Data on Edge Computing
Edge computing is a concept dividing the connected sensors and systems into small subsystems. The subsystems can independently perform data-related functions without relying on the algorithm and then wait for the central location instructions (i.e., the Cloud).
Figure 3. A diagram of how to use Edge computing in an industrial facility. Image used courtesy of IEEE
In Edge computing, the sub-systems are responsible for collecting data, processing, and implementing these instructions.
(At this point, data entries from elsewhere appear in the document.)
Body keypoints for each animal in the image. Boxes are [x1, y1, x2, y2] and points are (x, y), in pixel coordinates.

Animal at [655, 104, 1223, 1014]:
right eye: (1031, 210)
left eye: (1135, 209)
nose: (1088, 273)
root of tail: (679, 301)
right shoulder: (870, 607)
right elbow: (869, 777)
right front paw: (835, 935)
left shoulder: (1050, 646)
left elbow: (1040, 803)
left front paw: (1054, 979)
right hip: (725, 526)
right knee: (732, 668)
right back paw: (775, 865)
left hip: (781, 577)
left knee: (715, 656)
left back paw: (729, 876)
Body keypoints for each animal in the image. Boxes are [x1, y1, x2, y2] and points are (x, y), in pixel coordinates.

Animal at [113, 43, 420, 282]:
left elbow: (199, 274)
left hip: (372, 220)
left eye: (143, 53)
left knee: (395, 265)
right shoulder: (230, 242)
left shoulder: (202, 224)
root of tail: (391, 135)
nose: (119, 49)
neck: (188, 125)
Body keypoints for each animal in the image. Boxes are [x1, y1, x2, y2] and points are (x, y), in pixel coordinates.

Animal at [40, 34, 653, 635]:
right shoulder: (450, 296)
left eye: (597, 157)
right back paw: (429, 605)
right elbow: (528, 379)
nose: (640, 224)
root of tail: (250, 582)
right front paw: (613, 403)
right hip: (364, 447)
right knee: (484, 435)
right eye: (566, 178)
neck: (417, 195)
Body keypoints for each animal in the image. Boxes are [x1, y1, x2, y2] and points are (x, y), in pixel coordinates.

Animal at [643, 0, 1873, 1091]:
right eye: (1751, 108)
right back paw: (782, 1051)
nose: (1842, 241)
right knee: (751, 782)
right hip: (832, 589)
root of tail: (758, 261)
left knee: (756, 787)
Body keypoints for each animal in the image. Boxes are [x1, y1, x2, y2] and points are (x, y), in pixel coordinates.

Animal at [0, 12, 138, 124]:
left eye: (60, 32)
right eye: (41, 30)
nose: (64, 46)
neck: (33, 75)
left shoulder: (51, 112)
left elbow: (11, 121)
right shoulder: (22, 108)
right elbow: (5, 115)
Edge increases the response speed, avoids irrelevant storage and computation of outside sources, and reduces the communication media load. It also helps to solve the restricted Bandwidth problem, which is enormous in centralized computation.
Edge in the Building Automation System (BAS)
Data collection and processing in BAS are extensive because the BAS requires data from many devices spread across a vast area, such as temperature sensors and fire detection systems. These devices generate a large quantity of data. If this data is processed and applied to the central computation technique, it results in wasted resources.
The processes in each area are different; as a result, area-specific requirements differ from other regions.
BAS, areas, or departments can be grouped into individual subsystems, depending on the operational processes. Edge computation can then collect data, develop site-specific algorithms, and implement the developed algorithm for different subsystems. It also enables the individual subsystems to connect and support other subsystems. All this results in enhanced performance with less load on available resources.